▼

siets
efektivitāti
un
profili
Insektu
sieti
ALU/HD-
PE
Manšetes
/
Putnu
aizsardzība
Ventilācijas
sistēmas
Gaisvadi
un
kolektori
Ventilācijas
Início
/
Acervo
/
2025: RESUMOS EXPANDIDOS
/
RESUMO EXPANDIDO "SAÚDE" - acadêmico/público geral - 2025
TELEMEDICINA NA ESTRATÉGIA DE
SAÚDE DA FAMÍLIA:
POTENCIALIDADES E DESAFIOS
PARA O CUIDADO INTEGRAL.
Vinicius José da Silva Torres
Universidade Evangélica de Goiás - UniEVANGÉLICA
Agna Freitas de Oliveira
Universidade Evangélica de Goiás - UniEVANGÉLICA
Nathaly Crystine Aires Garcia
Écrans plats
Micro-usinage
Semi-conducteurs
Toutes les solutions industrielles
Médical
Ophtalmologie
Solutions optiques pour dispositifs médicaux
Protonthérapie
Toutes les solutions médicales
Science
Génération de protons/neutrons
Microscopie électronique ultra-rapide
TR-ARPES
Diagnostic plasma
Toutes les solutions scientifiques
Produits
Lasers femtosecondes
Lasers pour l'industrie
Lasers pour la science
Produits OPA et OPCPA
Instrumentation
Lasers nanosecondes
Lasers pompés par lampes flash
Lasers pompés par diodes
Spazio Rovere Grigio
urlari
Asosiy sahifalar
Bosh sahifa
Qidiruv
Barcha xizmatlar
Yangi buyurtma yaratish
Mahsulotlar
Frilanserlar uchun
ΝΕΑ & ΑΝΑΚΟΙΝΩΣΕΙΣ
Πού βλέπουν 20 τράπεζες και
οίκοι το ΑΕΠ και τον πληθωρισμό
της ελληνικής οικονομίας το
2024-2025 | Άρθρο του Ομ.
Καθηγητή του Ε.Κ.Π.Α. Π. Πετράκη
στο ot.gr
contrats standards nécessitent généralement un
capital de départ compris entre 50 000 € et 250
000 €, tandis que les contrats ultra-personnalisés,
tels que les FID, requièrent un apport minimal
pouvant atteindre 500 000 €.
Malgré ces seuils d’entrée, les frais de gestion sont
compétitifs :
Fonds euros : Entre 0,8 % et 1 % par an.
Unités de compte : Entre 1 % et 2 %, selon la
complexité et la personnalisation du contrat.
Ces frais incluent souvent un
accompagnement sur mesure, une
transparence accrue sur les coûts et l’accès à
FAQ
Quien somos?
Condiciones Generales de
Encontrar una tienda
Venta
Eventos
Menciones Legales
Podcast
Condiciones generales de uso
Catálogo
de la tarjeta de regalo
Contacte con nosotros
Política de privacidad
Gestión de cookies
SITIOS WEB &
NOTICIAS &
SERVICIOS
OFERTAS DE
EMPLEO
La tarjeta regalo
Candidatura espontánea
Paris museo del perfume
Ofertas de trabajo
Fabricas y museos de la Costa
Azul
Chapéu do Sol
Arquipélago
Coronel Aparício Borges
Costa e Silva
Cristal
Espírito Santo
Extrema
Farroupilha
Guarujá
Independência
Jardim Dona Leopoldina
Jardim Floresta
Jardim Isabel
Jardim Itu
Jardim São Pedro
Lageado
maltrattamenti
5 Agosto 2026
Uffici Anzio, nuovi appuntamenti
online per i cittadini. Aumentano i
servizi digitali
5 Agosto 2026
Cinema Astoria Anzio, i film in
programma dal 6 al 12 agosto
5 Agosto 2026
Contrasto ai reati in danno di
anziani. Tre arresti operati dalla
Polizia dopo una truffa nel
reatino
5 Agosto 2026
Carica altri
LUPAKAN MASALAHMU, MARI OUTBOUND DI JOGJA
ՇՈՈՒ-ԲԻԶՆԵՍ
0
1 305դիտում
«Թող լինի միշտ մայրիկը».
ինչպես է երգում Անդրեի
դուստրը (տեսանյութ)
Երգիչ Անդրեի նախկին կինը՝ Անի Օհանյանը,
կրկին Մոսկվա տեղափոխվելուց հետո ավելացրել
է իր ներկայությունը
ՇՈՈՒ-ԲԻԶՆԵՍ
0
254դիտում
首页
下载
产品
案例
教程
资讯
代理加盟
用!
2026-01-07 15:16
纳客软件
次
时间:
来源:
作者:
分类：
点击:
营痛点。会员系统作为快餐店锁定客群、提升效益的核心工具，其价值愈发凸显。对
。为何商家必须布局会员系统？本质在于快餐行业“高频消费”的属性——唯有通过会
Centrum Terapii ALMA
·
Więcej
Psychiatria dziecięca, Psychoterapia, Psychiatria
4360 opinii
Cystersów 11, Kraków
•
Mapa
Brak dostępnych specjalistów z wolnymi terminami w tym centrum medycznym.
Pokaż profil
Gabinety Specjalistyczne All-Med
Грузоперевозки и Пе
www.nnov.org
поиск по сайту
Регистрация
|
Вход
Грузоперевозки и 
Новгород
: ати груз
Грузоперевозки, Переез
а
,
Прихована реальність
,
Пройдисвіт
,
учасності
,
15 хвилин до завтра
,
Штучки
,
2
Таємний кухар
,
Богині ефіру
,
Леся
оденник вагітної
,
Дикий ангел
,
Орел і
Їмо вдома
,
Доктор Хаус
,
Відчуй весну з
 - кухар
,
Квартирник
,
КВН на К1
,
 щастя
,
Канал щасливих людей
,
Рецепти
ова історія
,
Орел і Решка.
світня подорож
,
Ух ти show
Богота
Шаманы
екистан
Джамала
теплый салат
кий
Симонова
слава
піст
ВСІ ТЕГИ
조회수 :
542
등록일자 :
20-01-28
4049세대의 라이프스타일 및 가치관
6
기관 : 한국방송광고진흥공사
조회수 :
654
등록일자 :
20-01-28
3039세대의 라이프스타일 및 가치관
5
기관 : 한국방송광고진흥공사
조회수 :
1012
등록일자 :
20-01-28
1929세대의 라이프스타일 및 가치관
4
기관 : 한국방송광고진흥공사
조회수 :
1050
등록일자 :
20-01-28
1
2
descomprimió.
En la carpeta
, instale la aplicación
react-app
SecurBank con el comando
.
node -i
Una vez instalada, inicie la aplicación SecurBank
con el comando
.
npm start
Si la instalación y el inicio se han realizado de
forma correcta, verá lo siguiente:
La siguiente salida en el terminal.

▲

* [PROBLEM STATEMENT]
Please extract every line of text from each of the rows above, keeping each line's wording, spelling, and order unchanged.

* [SOLUTION TO THIS EXERCISE]
siets
efektivitāti
un
profili
Insektu
sieti
ALU/HD-
PE
Manšetes
/
Putnu
aizsardzība
Ventilācijas
sistēmas
Gaisvadi
un
kolektori
Ventilācijas
Início
/
Acervo
/
2025: RESUMOS EXPANDIDOS
/
RESUMO EXPANDIDO "SAÚDE" - acadêmico/público geral - 2025
TELEMEDICINA NA ESTRATÉGIA DE
SAÚDE DA FAMÍLIA:
POTENCIALIDADES E DESAFIOS
PARA O CUIDADO INTEGRAL.
Vinicius José da Silva Torres
Universidade Evangélica de Goiás - UniEVANGÉLICA
Agna Freitas de Oliveira
Universidade Evangélica de Goiás - UniEVANGÉLICA
Nathaly Crystine Aires Garcia
Écrans plats
Micro-usinage
Semi-conducteurs
Toutes les solutions industrielles
Médical
Ophtalmologie
Solutions optiques pour dispositifs médicaux
Protonthérapie
Toutes les solutions médicales
Science
Génération de protons/neutrons
Microscopie électronique ultra-rapide
TR-ARPES
Diagnostic plasma
Toutes les solutions scientifiques
Produits
Lasers femtosecondes
Lasers pour l'industrie
Lasers pour la science
Produits OPA et OPCPA
Instrumentation
Lasers nanosecondes
Lasers pompés par lampes flash
Lasers pompés par diodes
Spazio Rovere Grigio
urlari
Asosiy sahifalar
Bosh sahifa
Qidiruv
Barcha xizmatlar
Yangi buyurtma yaratish
Mahsulotlar
Frilanserlar uchun
ΝΕΑ & ΑΝΑΚΟΙΝΩΣΕΙΣ
Πού βλέπουν 20 τράπεζες και
οίκοι το ΑΕΠ και τον πληθωρισμό
της ελληνικής οικονομίας το
2024-2025 | Άρθρο του Ομ.
Καθηγητή του Ε.Κ.Π.Α. Π. Πετράκη
στο ot.gr
contrats standards nécessitent généralement un
capital de départ compris entre 50 000 € et 250
000 €, tandis que les contrats ultra-personnalisés,
tels que les FID, requièrent un apport minimal
pouvant atteindre 500 000 €.
Malgré ces seuils d’entrée, les frais de gestion sont
compétitifs :
Fonds euros : Entre 0,8 % et 1 % par an.
Unités de compte : Entre 1 % et 2 %, selon la
complexité et la personnalisation du contrat.
Ces frais incluent souvent un
accompagnement sur mesure, une
transparence accrue sur les coûts et l’accès à
FAQ
Quien somos?
Condiciones Generales de
Encontrar una tienda
Venta
Eventos
Menciones Legales
Podcast
Condiciones generales de uso
Catálogo
de la tarjeta de regalo
Contacte con nosotros
Política de privacidad
Gestión de cookies
SITIOS WEB &
NOTICIAS &
SERVICIOS
OFERTAS DE
EMPLEO
La tarjeta regalo
Candidatura espontánea
Paris museo del perfume
Ofertas de trabajo
Fabricas y museos de la Costa
Azul
Chapéu do Sol
Arquipélago
Coronel Aparício Borges
Costa e Silva
Cristal
Espírito Santo
Extrema
Farroupilha
Guarujá
Independência
Jardim Dona Leopoldina
Jardim Floresta
Jardim Isabel
Jardim Itu
Jardim São Pedro
Lageado
maltrattamenti
5 Agosto 2026
Uffici Anzio, nuovi appuntamenti
online per i cittadini. Aumentano i
servizi digitali
5 Agosto 2026
Cinema Astoria Anzio, i film in
programma dal 6 al 12 agosto
5 Agosto 2026
Contrasto ai reati in danno di
anziani. Tre arresti operati dalla
Polizia dopo una truffa nel
reatino
5 Agosto 2026
Carica altri
LUPAKAN MASALAHMU, MARI OUTBOUND DI JOGJA
ՇՈՈՒ-ԲԻԶՆԵՍ
0
1 305դիտում
«Թող լինի միշտ մայրիկը».
ինչպես է երգում Անդրեի
դուստրը (տեսանյութ)
Երգիչ Անդրեի նախկին կինը՝ Անի Օհանյանը,
կրկին Մոսկվա տեղափոխվելուց հետո ավելացրել
է իր ներկայությունը
ՇՈՈՒ-ԲԻԶՆԵՍ
0
254դիտում
首页
下载
产品
案例
教程
资讯
代理加盟
用!
2026-01-07 15:16
纳客软件
次
时间:
来源:
作者:
分类：
点击:
营痛点。会员系统作为快餐店锁定客群、提升效益的核心工具，其价值愈发凸显。对
。为何商家必须布局会员系统？本质在于快餐行业“高频消费”的属性——唯有通过会
Centrum Terapii ALMA
·
Więcej
Psychiatria dziecięca, Psychoterapia, Psychiatria
4360 opinii
Cystersów 11, Kraków
•
Mapa
Brak dostępnych specjalistów z wolnymi terminami w tym centrum medycznym.
Pokaż profil
Gabinety Specjalistyczne All-Med
Грузоперевозки и Пе
www.nnov.org
поиск по сайту
Регистрация
|
Вход
Грузоперевозки и 
Новгород
: ати груз
Грузоперевозки, Переез
а
,
Прихована реальність
,
Пройдисвіт
,
учасності
,
15 хвилин до завтра
,
Штучки
,
2
Таємний кухар
,
Богині ефіру
,
Леся
оденник вагітної
,
Дикий ангел
,
Орел і
Їмо вдома
,
Доктор Хаус
,
Відчуй весну з
 - кухар
,
Квартирник
,
КВН на К1
,
 щастя
,
Канал щасливих людей
,
Рецепти
ова історія
,
Орел і Решка.
світня подорож
,
Ух ти show
Богота
Шаманы
екистан
Джамала
теплый салат
кий
Симонова
слава
піст
ВСІ ТЕГИ
조회수 :
542
등록일자 :
20-01-28
4049세대의 라이프스타일 및 가치관
6
기관 : 한국방송광고진흥공사
조회수 :
654
등록일자 :
20-01-28
3039세대의 라이프스타일 및 가치관
5
기관 : 한국방송광고진흥공사
조회수 :
1012
등록일자 :
20-01-28
1929세대의 라이프스타일 및 가치관
4
기관 : 한국방송광고진흥공사
조회수 :
1050
등록일자 :
20-01-28
1
2
descomprimió.
En la carpeta
, instale la aplicación
react-app
SecurBank con el comando
.
node -i
Una vez instalada, inicie la aplicación SecurBank
con el comando
.
npm start
Si la instalación y el inicio se han realizado de
forma correcta, verá lo siguiente:
La siguiente salida en el terminal.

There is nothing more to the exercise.